Gabelli School Ignite Scholars Explore New Business Models During a Trip to a North Carolina Sustainable Textile District

Gabelli School of Business Ignite Scholars at the Carolina Textile District
For a week this past January, a group of Gabelli School of Business Ignite Scholars visited the Carolina Textile District (CTD) in Morgantown, North Carolina, through the Go! Program, a Fordham University service and cultural immersion initiative rooted in social justice awareness and community engagement. The trip enabled the group to become part of a growing youth movement that is exploring the benefits of sustainable and ethical manufacturing, its impact on the economy, and the products they purchase.

The CTD connects those who make, design, and sell clothing to a reliable, domestic supply chain that includes local patternmakers, printers, fabric finishers, and dye houses, among others, in order to produce quality products in the area. It is a part of The Industrial Commons (TIC), which empowers local workers and supports local communities by providing secure, meaningful jobs. This mission closely aligns with the Gabelli School’s focus on business serving as a catalyst for lasting and impactful change and ties directly into what students are learning about in their classes.
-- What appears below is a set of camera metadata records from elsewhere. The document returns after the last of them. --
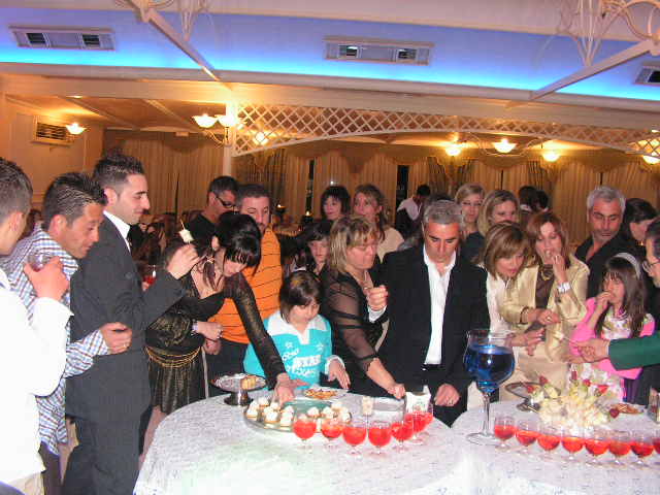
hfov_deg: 51.4
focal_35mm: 36
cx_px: 330
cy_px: 248
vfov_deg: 39.7
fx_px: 686
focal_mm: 6
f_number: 3.2
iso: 200
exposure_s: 1/40
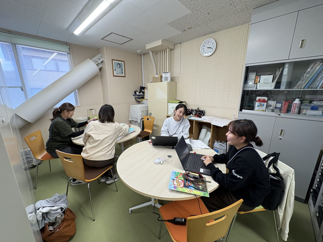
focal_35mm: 14
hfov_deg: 102.1
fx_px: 131
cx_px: 162
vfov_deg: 85.7
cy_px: 121
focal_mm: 2.22
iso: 160
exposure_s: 1/120
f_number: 2.2
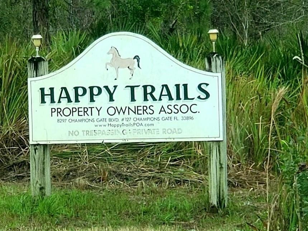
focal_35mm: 62
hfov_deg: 31.2
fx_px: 552
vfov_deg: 23.6
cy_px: 120
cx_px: 166
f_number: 2.4
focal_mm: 6
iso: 50
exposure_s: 1/126
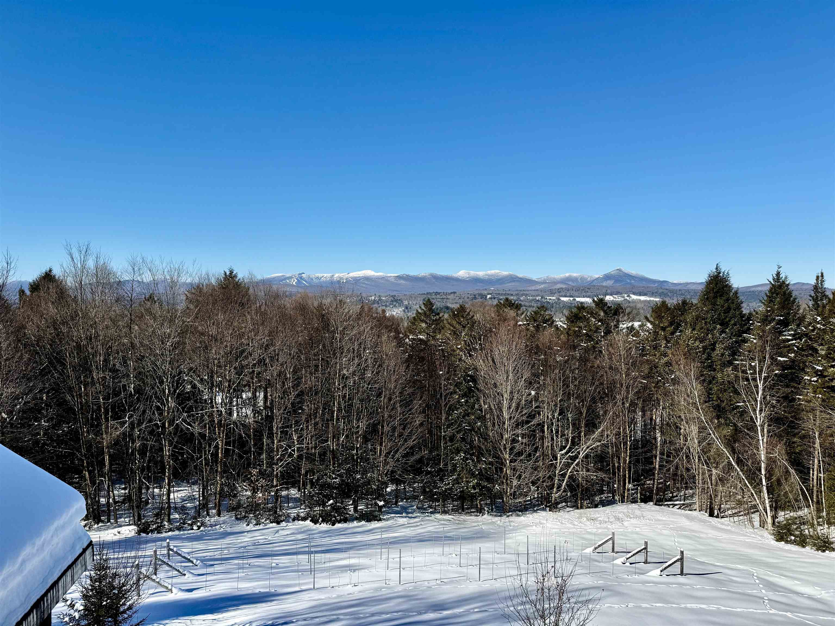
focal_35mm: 24
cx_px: 418
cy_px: 313
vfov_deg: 56.8
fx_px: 579
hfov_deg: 71.6
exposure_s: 1/7092
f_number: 1.78
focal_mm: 6.76
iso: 80
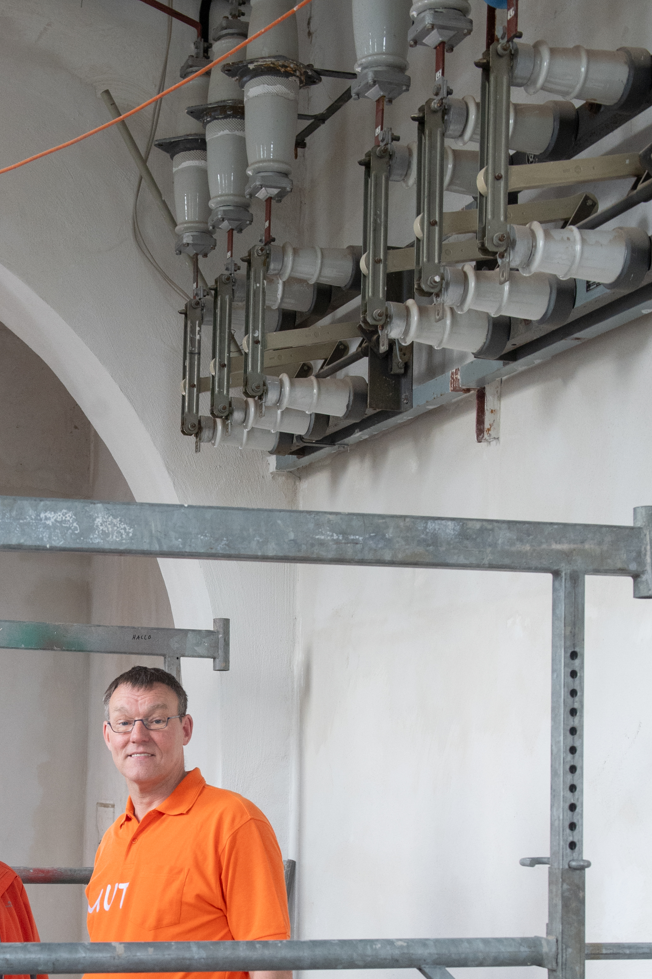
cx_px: 151
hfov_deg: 21.7
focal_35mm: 62
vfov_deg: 31.9
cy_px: 708
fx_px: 1685
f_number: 4.5
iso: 2000
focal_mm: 35
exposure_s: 1/80
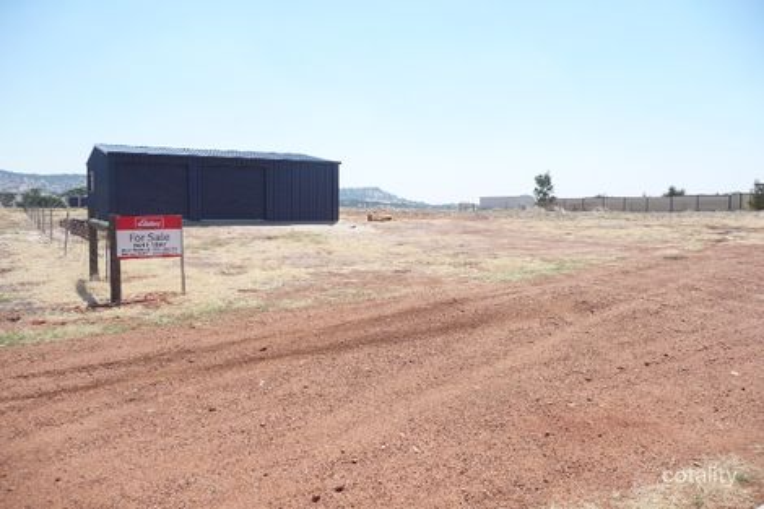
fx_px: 594
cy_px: 254
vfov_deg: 46.4
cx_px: 382
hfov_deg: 65.5
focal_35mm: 28
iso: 100
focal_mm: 4.7
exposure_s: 1/1000
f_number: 3.3
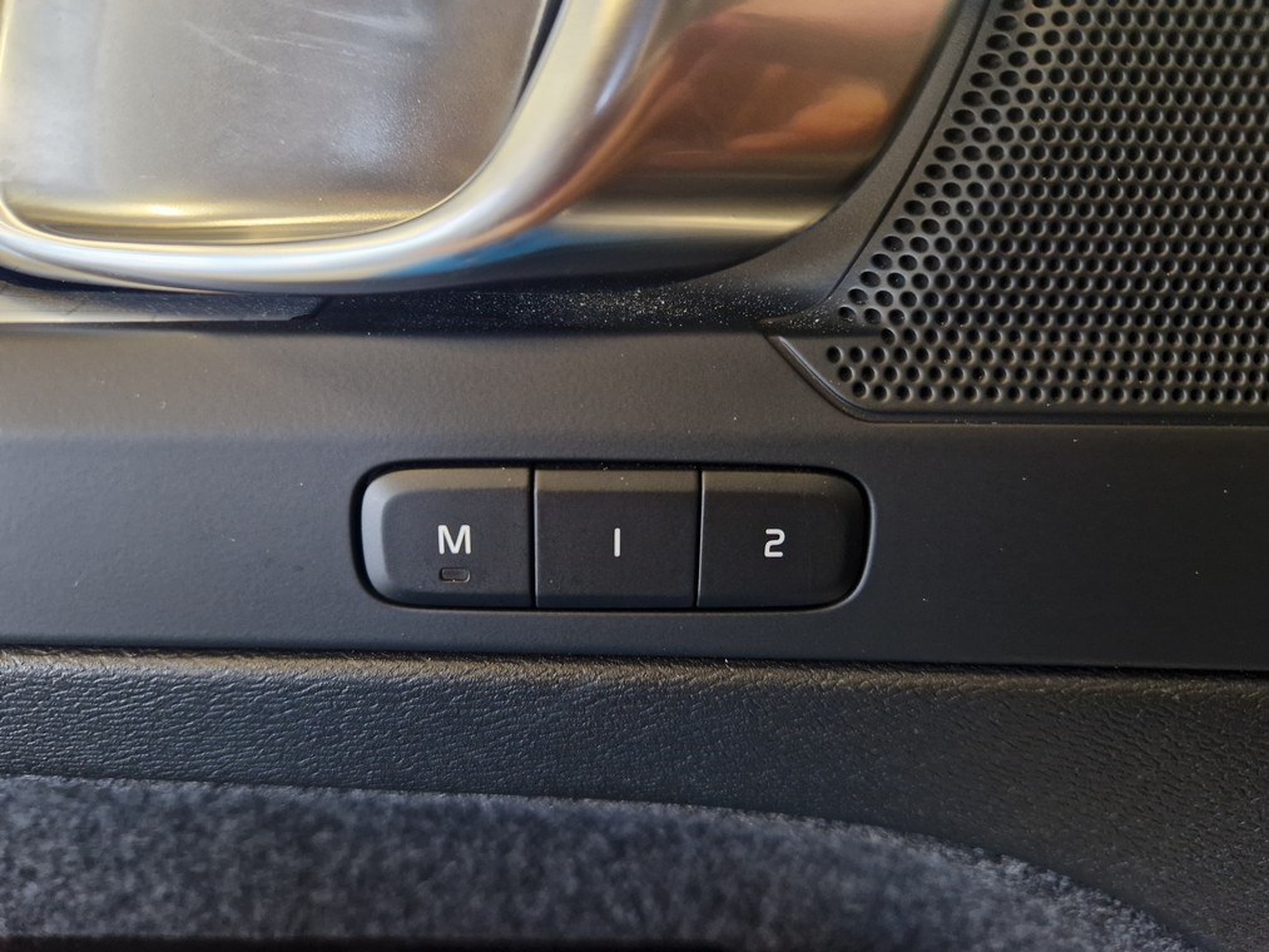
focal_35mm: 23
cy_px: 476
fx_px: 843
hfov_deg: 73.9
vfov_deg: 58.9
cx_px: 634
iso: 400
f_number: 1.8
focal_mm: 5.4
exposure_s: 1/100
During their time away, students explored the distinctive TIC business ecosystem and the importance it places on environmental stewardship; quality wages and benefits; amplifying the voice of the worker; and diversity, equity, and inclusion. They visited small businesses at the TIC where they learned about the process of creating a garment. Part of this immersive experience included learning how to sew—a skill that was challenging for everyone, and put into perspective the misperception of “unskilled labor” in a factory setting. On another day, they toured Opportunity Threads, an immigrant-led, worker-owned cooperative where personnel shared their stories and explained how their cooperative model supports the local community. They also visited Material Return, which provides solutions for custom circularity, working with local manufacturers and national brands to transform textile waste into new products.
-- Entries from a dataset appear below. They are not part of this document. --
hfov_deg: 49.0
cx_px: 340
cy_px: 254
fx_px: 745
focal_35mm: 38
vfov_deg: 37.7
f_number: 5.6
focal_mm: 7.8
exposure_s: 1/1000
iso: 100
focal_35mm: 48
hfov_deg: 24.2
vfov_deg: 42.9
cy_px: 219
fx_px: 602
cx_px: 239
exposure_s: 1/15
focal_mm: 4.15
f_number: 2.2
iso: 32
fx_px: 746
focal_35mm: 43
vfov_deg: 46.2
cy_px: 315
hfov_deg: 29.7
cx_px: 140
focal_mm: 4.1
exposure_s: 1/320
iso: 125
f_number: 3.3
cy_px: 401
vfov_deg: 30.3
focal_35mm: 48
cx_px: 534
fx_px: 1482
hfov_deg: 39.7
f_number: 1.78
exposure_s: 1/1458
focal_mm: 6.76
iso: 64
“As an international student, it was great to gain a new perspective because I had only experienced the business environment in New York City and California,” commented Om Bhosale, a B.S. in Global Business student. “I got to see a different part of the U.S., and it changed my overall mindset on many things. It made me think about where my clothes come from and understand where they go when we are done with them,” he said.
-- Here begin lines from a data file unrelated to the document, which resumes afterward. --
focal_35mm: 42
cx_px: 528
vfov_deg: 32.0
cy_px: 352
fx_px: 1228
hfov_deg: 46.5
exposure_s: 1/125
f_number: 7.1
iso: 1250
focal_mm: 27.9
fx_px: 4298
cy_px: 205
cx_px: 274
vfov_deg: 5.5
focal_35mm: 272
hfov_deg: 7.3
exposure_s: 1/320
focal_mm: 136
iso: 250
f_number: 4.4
During a CTD-sponsored Hometown Walkabout tour of Burke County, North Carolina, students were able to hear from storytellers about their struggles and successes within a diverse community of immigrants. “To be able to see the differences culturally from where I grew up in Kentucky, was just amazing. It showed me how communities are influencing local businesses,” commented Seamus Kelly, who also is enrolled in the B.S. in Global Business.

Bill Sickles, senior lecturer and faculty advisor at the Gabelli School of Business, who escorted the students on this educational and eye-opening journey, concluded, “Trips like this one give students an unparalleled experience that complements their classroom learning and exposes them to so many new ideas. They get to see how a business operates from the people inside, and they create valuable and meaningful relationships, which will be with them for a lifetime.”